[Data for this exercise Boundary: Start]

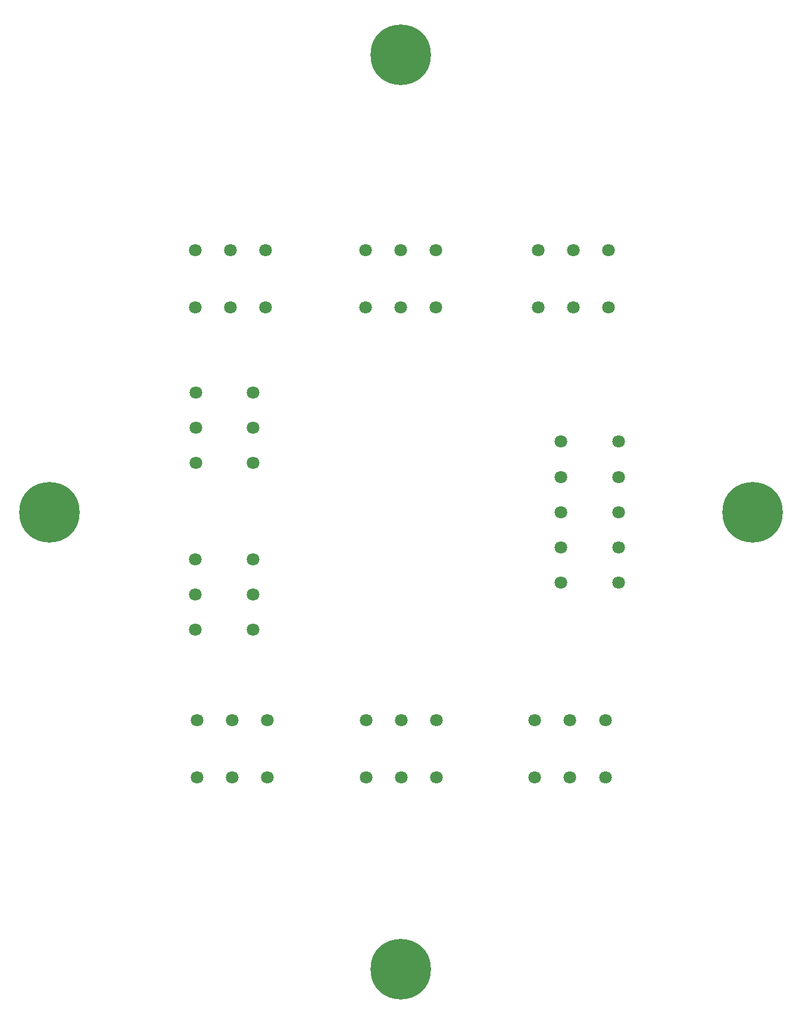
<source format=gbr>
%TF.GenerationSoftware,KiCad,Pcbnew,(6.0.11-0)*%
%TF.CreationDate,2023-06-02T12:02:10+10:00*%
%TF.ProjectId,breakout,62726561-6b6f-4757-942e-6b696361645f,rev?*%
%TF.SameCoordinates,Original*%
%TF.FileFunction,Soldermask,Top*%
%TF.FilePolarity,Negative*%
%FSLAX46Y46*%
G04 Gerber Fmt 4.6, Leading zero omitted, Abs format (unit mm)*
G04 Created by KiCad (PCBNEW (6.0.11-0)) date 2023-06-02 12:02:10*
%MOMM*%
%LPD*%
G01*
G04 APERTURE LIST*
%ADD10C,1.803400*%
%ADD11C,0.900000*%
%ADD12C,8.600000*%
G04 APERTURE END LIST*
D10*
%TO.C,J5*%
X62000000Y-63250000D03*
X62000000Y-71449999D03*
X67000000Y-63250000D03*
X67000000Y-71449999D03*
X72000000Y-63250000D03*
X72000000Y-71449999D03*
%TD*%
%TO.C,J8*%
X114000000Y-110500001D03*
X122199999Y-110500001D03*
X114000000Y-105500001D03*
X122199999Y-105500001D03*
X114000000Y-100500000D03*
X122199999Y-100500000D03*
X114000000Y-95500000D03*
X122199999Y-95500000D03*
X114000000Y-90500000D03*
X122199999Y-90500000D03*
%TD*%
%TO.C,J1*%
X120298076Y-138250000D03*
X120298076Y-130050001D03*
X115298076Y-138250000D03*
X115298076Y-130050001D03*
X110298076Y-138250000D03*
X110298076Y-130050001D03*
%TD*%
%TO.C,J2*%
X96274038Y-138250000D03*
X96274038Y-130050001D03*
X91274038Y-138250000D03*
X91274038Y-130050001D03*
X86274038Y-138250000D03*
X86274038Y-130050001D03*
%TD*%
D11*
%TO.C,REF\u002A\u002A*%
X43530419Y-102780419D03*
X41250000Y-103725000D03*
X41250000Y-97275000D03*
X44475000Y-100500000D03*
X38969581Y-102780419D03*
X38969581Y-98219581D03*
D12*
X41250000Y-100500000D03*
D11*
X38025000Y-100500000D03*
X43530419Y-98219581D03*
%TD*%
D10*
%TO.C,J3*%
X72250000Y-138250000D03*
X72250000Y-130050001D03*
X67250000Y-138250000D03*
X67250000Y-130050001D03*
X62250000Y-138250000D03*
X62250000Y-130050001D03*
%TD*%
%TO.C,J4*%
X70250000Y-83500000D03*
X62050001Y-83500000D03*
X70250000Y-88500000D03*
X62050001Y-88500000D03*
X70250000Y-93500000D03*
X62050001Y-93500000D03*
%TD*%
D11*
%TO.C,REF\u002A\u002A*%
X141250000Y-103725000D03*
X138969581Y-98219581D03*
X143530419Y-98219581D03*
X138969581Y-102780419D03*
X143530419Y-102780419D03*
D12*
X141250000Y-100500000D03*
D11*
X138025000Y-100500000D03*
X144475000Y-100500000D03*
X141250000Y-97275000D03*
%TD*%
D12*
%TO.C,REF\u002A\u002A*%
X91250000Y-35500000D03*
D11*
X93530419Y-33219581D03*
X94475000Y-35500000D03*
X88025000Y-35500000D03*
X93530419Y-37780419D03*
X88969581Y-37780419D03*
X91250000Y-38725000D03*
X88969581Y-33219581D03*
X91250000Y-32275000D03*
%TD*%
D10*
%TO.C,J9*%
X70199999Y-107250000D03*
X62000000Y-107250000D03*
X70199999Y-112250000D03*
X62000000Y-112250000D03*
X70199999Y-117250000D03*
X62000000Y-117250000D03*
%TD*%
%TO.C,J6*%
X86201924Y-63250000D03*
X86201924Y-71449999D03*
X91201924Y-63250000D03*
X91201924Y-71449999D03*
X96201924Y-63250000D03*
X96201924Y-71449999D03*
%TD*%
D11*
%TO.C,REF\u002A\u002A*%
X94475000Y-165500000D03*
X93530419Y-163219581D03*
X88969581Y-163219581D03*
X91250000Y-162275000D03*
D12*
X91250000Y-165500000D03*
D11*
X88969581Y-167780419D03*
X88025000Y-165500000D03*
X91250000Y-168725000D03*
X93530419Y-167780419D03*
%TD*%
D10*
%TO.C,J7*%
X110750000Y-63250000D03*
X110750000Y-71449999D03*
X115750000Y-63250000D03*
X115750000Y-71449999D03*
X120750000Y-63250000D03*
X120750000Y-71449999D03*
%TD*%
M02*

</source>
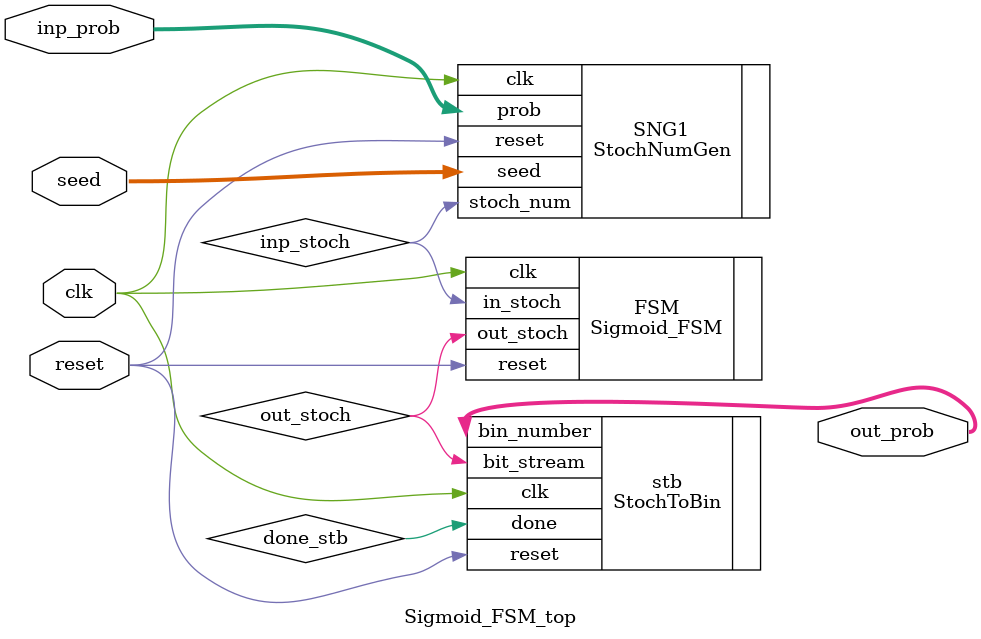
<source format=v>

module Sigmoid_FSM_top(
    input clk,
    input reset,
    input [7:0] inp_prob,
    input [7:0] seed,
    output [7:0] out_prob
    );

    // Wires
    wire inp_stoch;
    wire out_stoch;
    wire done_stb;

    // Generate stochastic number
    StochNumGen SNG1(
        .clk                (clk),
        .reset              (reset),
        .seed               (seed),
        .prob               (inp_prob),
        .stoch_num          (inp_stoch)
    );

    // Apply stoch input to FSM
    Sigmoid_FSM FSM(
        .clk                (clk),
        .reset              (reset),
        .in_stoch           (inp_stoch),
        .out_stoch          (out_stoch)
    );

    // Estimate probability of output
    StochToBin stb(
        .clk                (clk),
        .reset              (reset),
        .bit_stream         (out_stoch),
        .bin_number         (out_prob),
        .done               (done_stb)
    );

endmodule

</source>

[Data for this exercise Boundary: End]

### Written task:
Provide only the number of lines in the entries that hold the word "output".

### Result of the task:
2